AIM OF THE EXERCISE:
Render every line of text in the material as a numbered list, one line per item, with blank lines omitted.

SUPPLIED MATERIAL:
- Opening Delimiter -

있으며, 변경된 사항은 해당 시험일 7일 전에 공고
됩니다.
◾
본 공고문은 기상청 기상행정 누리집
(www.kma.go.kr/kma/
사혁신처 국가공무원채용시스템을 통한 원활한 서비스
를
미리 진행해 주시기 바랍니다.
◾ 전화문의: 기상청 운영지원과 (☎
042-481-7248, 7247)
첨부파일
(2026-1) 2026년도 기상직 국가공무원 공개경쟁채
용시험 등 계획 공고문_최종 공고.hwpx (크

- Closing Delimiter -

TASK ANSWER:
1. 있으며, 변경된 사항은 해당 시험일 7일 전에 공고
2. 됩니다.
3. ◾
4. 본 공고문은 기상청 기상행정 누리집
5. (www.kma.go.kr/kma/
6. 사혁신처 국가공무원채용시스템을 통한 원활한 서비스
7. 를
8. 미리 진행해 주시기 바랍니다.
9. ◾ 전화문의: 기상청 운영지원과 (☎
10. 042-481-7248, 7247)
11. 첨부파일
12. (2026-1) 2026년도 기상직 국가공무원 공개경쟁채
13. 용시험 등 계획 공고문_최종 공고.hwpx (크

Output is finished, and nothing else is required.